Kepala polisi negara bagian Kelantan Mohd Yusoff Mamat mengatakan polisi menangkap para pria itu menindaklanjuti informasi publik soal aktivitas di prooperti sewaan di ibu kota negara bagian Kota Bharu pada Juni.
"Saat diinterogasi, mereka mengaku sebagai bagian dari kelompok gay," ujarnya dalam konferensi pers dilansir Reuters, Kamis, 17 Juli.
Mohd Yusoff mengatakan meskipun pihak berwenang tidak menemukan bukti adanya aktivitas seksual selama pertemuan tersebut, polisi menemukan kondom dan obat HIV di lokasi tersebut.
Polisi mendakwa tiga pria tersebut atas kepemilikan materi pornografi homoseksual di ponsel mereka.
Namun, pihak berwenang tidak dapat menuntut pria-pria lainnya karena tidak ada undang-undang khusus atau bukti fisik untuk mendakwa mereka.
"Kami khawatir dengan perilaku seperti itu.

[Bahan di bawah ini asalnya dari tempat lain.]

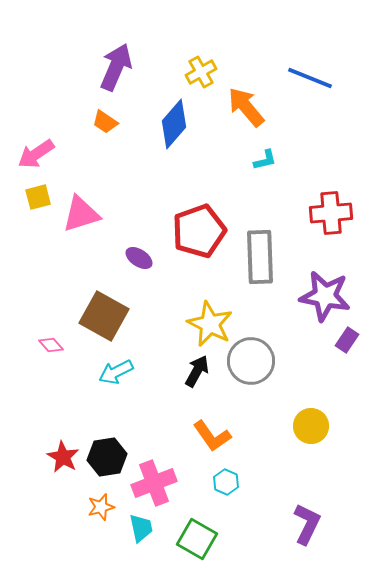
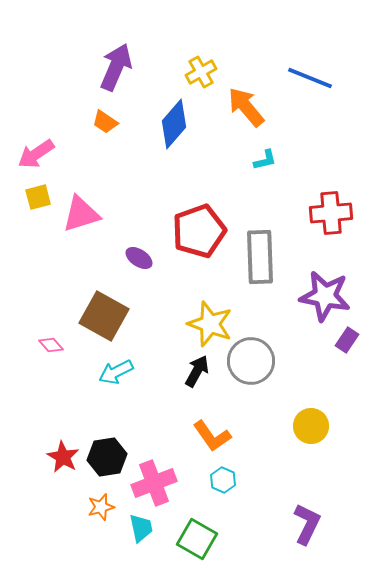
yellow star: rotated 6 degrees counterclockwise
cyan hexagon: moved 3 px left, 2 px up
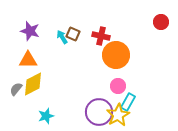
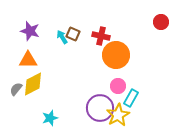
cyan rectangle: moved 3 px right, 4 px up
purple circle: moved 1 px right, 4 px up
cyan star: moved 4 px right, 2 px down
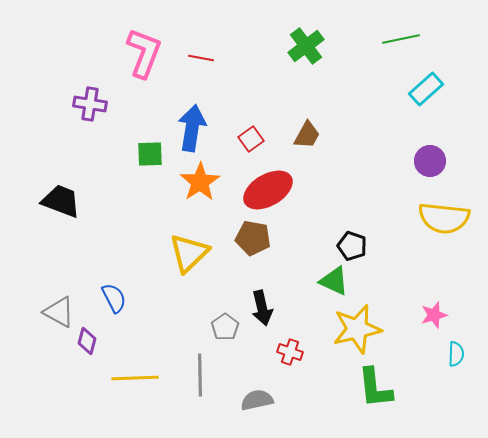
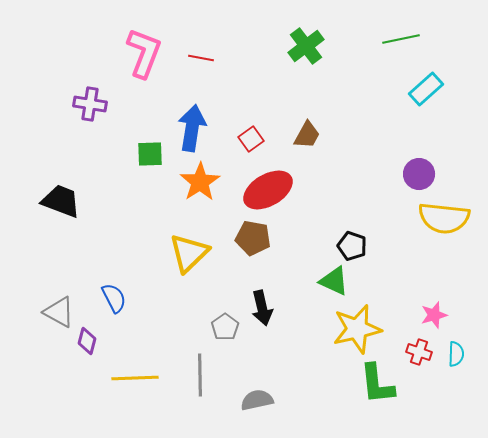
purple circle: moved 11 px left, 13 px down
red cross: moved 129 px right
green L-shape: moved 2 px right, 4 px up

Kami akan terus memantau pergerakan kelompok gay," ujarnya.
Komunitas LGBTQ menghadapi pengawasan yang semakin ketat di Malaysia, di mana sodomi merupakan kejahatan dan hukum syariah Islam yang melarang hubungan sesama jenis dan berpakaian silang diberlakukan.
Baca juga:
Negara multietnis dan multiagama ini memiliki sistem hukum ganda, dengan hukum Islam bagi umat Islam yang berjalan berdampingan dengan hukum perdata.
Pihak berwenang sebelumnya menghentikan festival musik pada tahun 2023, setelah pentolan band pop Inggris The 1975 mencium seorang rekan band pria di atas panggung dan mengkritik undang-undang anti-LGBTQ Malaysia.
Pada tahun 2018, dua perempuan dicambuk di ruang sidang yang disaksikan oleh puluhan orang setelah mereka dinyatakan bersalah karena mencoba melakukan hubungan seks lesbian.
Kelompok hak asasi Justice for Sisters dan Amnesty International mengatakan konten LGBTQ menyumbang hampir setengah dari semua publikasi yang dilarang di Malaysia antara tahun 2020 dan Mei tahun ini.